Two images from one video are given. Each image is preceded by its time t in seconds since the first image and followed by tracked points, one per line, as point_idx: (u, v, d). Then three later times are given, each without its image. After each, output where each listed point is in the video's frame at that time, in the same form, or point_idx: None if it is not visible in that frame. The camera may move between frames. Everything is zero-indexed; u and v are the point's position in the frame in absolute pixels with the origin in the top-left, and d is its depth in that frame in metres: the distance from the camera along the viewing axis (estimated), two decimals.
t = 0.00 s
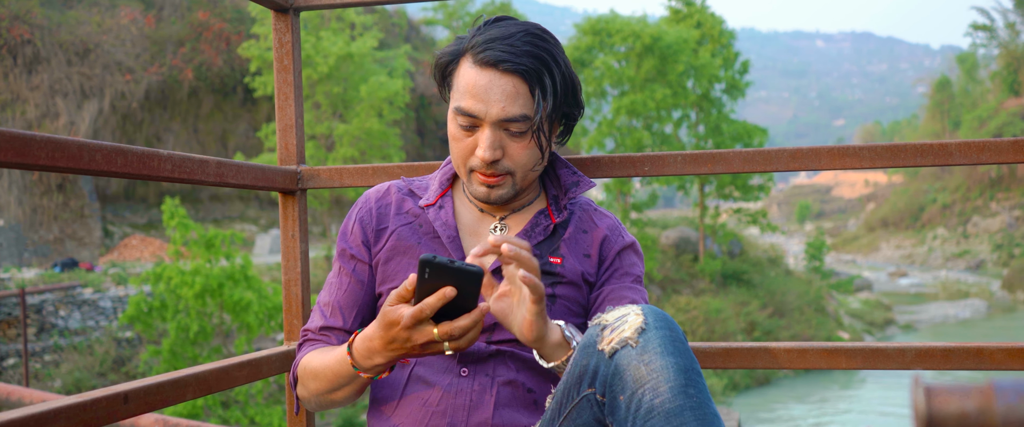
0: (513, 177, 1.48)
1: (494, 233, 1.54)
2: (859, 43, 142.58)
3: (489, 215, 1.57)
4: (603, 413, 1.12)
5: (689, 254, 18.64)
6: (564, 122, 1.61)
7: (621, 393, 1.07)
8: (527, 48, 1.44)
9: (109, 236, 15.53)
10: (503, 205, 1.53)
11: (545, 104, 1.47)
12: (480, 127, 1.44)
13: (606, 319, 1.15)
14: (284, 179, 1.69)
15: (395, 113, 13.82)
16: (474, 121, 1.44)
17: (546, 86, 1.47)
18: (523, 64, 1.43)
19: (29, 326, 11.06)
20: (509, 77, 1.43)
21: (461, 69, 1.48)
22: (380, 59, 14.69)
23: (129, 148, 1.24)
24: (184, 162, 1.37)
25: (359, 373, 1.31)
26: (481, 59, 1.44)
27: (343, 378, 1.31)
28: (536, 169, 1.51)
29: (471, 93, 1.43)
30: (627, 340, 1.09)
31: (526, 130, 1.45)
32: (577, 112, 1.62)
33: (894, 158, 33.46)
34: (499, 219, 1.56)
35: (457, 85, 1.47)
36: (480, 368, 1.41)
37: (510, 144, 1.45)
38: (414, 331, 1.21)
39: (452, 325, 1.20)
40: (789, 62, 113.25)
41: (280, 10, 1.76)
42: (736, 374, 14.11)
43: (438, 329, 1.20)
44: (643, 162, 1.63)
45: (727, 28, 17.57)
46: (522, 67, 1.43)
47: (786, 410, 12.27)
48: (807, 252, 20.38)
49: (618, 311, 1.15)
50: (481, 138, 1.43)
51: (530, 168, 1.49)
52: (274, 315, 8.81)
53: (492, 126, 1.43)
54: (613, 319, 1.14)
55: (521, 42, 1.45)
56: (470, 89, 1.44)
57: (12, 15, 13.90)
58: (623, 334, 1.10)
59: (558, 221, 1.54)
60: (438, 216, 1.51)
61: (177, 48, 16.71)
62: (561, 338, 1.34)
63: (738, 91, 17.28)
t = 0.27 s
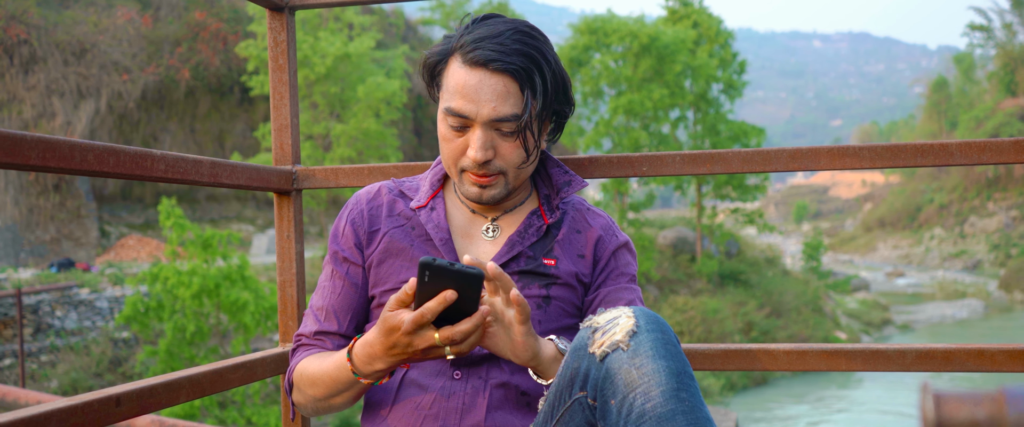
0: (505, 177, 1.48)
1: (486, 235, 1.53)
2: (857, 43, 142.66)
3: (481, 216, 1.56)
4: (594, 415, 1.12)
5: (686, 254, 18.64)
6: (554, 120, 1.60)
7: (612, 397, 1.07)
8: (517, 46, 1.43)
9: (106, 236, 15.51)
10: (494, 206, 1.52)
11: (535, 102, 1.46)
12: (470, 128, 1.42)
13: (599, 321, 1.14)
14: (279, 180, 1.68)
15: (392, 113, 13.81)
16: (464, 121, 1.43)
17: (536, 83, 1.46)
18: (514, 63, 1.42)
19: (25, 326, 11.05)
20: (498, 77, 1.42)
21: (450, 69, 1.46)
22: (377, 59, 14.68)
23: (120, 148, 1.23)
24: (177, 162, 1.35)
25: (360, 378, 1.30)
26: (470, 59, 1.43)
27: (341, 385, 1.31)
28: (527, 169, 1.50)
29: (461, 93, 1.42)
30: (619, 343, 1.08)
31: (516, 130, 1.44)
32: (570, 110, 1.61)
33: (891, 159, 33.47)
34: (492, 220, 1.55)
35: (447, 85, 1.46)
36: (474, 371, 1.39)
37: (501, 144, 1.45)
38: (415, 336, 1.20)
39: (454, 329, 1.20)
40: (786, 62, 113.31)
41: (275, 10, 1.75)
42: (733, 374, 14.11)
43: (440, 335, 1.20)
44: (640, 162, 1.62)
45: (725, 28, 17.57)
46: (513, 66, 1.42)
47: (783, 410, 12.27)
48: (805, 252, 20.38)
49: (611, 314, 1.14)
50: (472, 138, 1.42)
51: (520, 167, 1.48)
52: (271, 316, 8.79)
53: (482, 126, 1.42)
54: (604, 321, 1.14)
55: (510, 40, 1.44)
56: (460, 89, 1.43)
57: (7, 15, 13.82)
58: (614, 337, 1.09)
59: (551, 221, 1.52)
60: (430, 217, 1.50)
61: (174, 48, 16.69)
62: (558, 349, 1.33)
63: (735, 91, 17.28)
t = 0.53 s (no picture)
0: (496, 179, 1.47)
1: (480, 236, 1.52)
2: (854, 43, 142.75)
3: (473, 218, 1.55)
4: (587, 418, 1.10)
5: (683, 254, 18.65)
6: (546, 119, 1.59)
7: (605, 400, 1.06)
8: (504, 47, 1.42)
9: (103, 236, 15.48)
10: (486, 207, 1.51)
11: (526, 103, 1.45)
12: (460, 130, 1.41)
13: (589, 322, 1.14)
14: (274, 179, 1.67)
15: (390, 113, 13.78)
16: (453, 124, 1.42)
17: (525, 85, 1.45)
18: (502, 63, 1.41)
19: (22, 327, 11.03)
20: (488, 78, 1.40)
21: (439, 71, 1.45)
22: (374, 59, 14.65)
23: (112, 148, 1.22)
24: (169, 162, 1.34)
25: (352, 381, 1.29)
26: (458, 61, 1.42)
27: (334, 389, 1.30)
28: (518, 170, 1.49)
29: (449, 96, 1.41)
30: (611, 344, 1.07)
31: (504, 132, 1.43)
32: (562, 110, 1.60)
33: (889, 159, 33.48)
34: (485, 221, 1.54)
35: (435, 88, 1.45)
36: (469, 375, 1.39)
37: (492, 145, 1.44)
38: (403, 335, 1.19)
39: (442, 327, 1.18)
40: (784, 63, 113.35)
41: (270, 8, 1.74)
42: (731, 374, 14.10)
43: (427, 334, 1.18)
44: (637, 162, 1.61)
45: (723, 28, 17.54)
46: (501, 67, 1.41)
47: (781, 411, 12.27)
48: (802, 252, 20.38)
49: (602, 315, 1.13)
50: (462, 141, 1.41)
51: (511, 169, 1.47)
52: (268, 316, 8.77)
53: (471, 129, 1.41)
54: (594, 322, 1.13)
55: (499, 41, 1.42)
56: (448, 92, 1.41)
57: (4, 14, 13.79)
58: (606, 339, 1.08)
59: (545, 222, 1.51)
60: (423, 220, 1.49)
61: (171, 48, 16.66)
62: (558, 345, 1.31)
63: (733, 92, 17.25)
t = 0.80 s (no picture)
0: (494, 178, 1.46)
1: (476, 235, 1.51)
2: (851, 43, 142.86)
3: (470, 216, 1.55)
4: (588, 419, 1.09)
5: (681, 254, 18.65)
6: (543, 118, 1.58)
7: (607, 401, 1.05)
8: (502, 46, 1.41)
9: (100, 236, 15.45)
10: (483, 205, 1.50)
11: (524, 101, 1.44)
12: (457, 129, 1.40)
13: (591, 322, 1.13)
14: (269, 178, 1.66)
15: (387, 113, 13.77)
16: (451, 122, 1.41)
17: (523, 82, 1.44)
18: (500, 60, 1.40)
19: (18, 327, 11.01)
20: (485, 76, 1.40)
21: (436, 68, 1.44)
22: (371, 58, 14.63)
23: (105, 147, 1.21)
24: (163, 161, 1.33)
25: (348, 382, 1.28)
26: (456, 57, 1.40)
27: (329, 389, 1.29)
28: (516, 168, 1.48)
29: (447, 92, 1.40)
30: (613, 345, 1.06)
31: (502, 130, 1.42)
32: (560, 109, 1.59)
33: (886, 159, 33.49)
34: (481, 220, 1.53)
35: (433, 86, 1.44)
36: (464, 375, 1.37)
37: (489, 144, 1.43)
38: (403, 336, 1.18)
39: (441, 327, 1.17)
40: (781, 63, 113.41)
41: (265, 7, 1.73)
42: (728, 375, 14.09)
43: (427, 334, 1.17)
44: (636, 161, 1.60)
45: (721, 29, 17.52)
46: (500, 64, 1.40)
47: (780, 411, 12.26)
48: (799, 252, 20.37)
49: (604, 315, 1.12)
50: (459, 139, 1.40)
51: (508, 168, 1.46)
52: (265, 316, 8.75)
53: (469, 126, 1.40)
54: (597, 322, 1.12)
55: (497, 39, 1.42)
56: (446, 89, 1.41)
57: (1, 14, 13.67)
58: (609, 338, 1.07)
59: (543, 220, 1.51)
60: (419, 218, 1.48)
61: (168, 48, 16.64)
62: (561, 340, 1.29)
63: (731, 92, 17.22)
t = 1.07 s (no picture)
0: (491, 175, 1.45)
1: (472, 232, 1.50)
2: (848, 44, 142.99)
3: (466, 213, 1.54)
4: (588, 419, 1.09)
5: (678, 254, 18.66)
6: (541, 115, 1.57)
7: (607, 400, 1.04)
8: (500, 42, 1.40)
9: (97, 237, 15.43)
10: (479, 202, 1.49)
11: (521, 98, 1.43)
12: (455, 125, 1.39)
13: (591, 319, 1.12)
14: (263, 176, 1.65)
15: (385, 113, 13.76)
16: (448, 118, 1.40)
17: (520, 79, 1.43)
18: (498, 58, 1.39)
19: (15, 327, 10.99)
20: (483, 73, 1.39)
21: (433, 65, 1.44)
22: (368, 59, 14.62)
23: (96, 144, 1.20)
24: (156, 158, 1.32)
25: (341, 377, 1.27)
26: (453, 54, 1.40)
27: (321, 387, 1.28)
28: (512, 165, 1.47)
29: (444, 89, 1.39)
30: (614, 343, 1.05)
31: (500, 127, 1.41)
32: (558, 106, 1.58)
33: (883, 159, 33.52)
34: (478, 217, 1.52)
35: (429, 82, 1.43)
36: (459, 375, 1.36)
37: (486, 141, 1.42)
38: (396, 329, 1.17)
39: (435, 322, 1.16)
40: (778, 63, 113.50)
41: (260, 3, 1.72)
42: (726, 375, 14.09)
43: (418, 327, 1.16)
44: (634, 159, 1.60)
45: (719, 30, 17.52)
46: (497, 61, 1.39)
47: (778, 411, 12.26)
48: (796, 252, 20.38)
49: (604, 314, 1.11)
50: (456, 135, 1.40)
51: (505, 165, 1.46)
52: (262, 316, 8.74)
53: (466, 123, 1.39)
54: (597, 321, 1.11)
55: (494, 36, 1.41)
56: (442, 86, 1.40)
57: None
58: (609, 337, 1.06)
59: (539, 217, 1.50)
60: (415, 214, 1.47)
61: (165, 48, 16.63)
62: (563, 326, 1.28)
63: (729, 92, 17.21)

> TASK BRIEF: Begin with the line above that has "17: (546, 86, 1.47)" and continue through the line that has "35: (457, 85, 1.47)", setting each one down exactly. Stop there.

> REPLY TO THE TASK:
17: (546, 86, 1.47)
18: (523, 64, 1.43)
19: (29, 326, 11.06)
20: (509, 77, 1.43)
21: (461, 69, 1.48)
22: (380, 59, 14.69)
23: (129, 148, 1.24)
24: (184, 162, 1.37)
25: (359, 373, 1.31)
26: (481, 59, 1.44)
27: (343, 378, 1.31)
28: (536, 169, 1.51)
29: (471, 93, 1.43)
30: (627, 340, 1.09)
31: (526, 130, 1.45)
32: (577, 112, 1.62)
33: (894, 158, 33.46)
34: (499, 219, 1.56)
35: (457, 85, 1.47)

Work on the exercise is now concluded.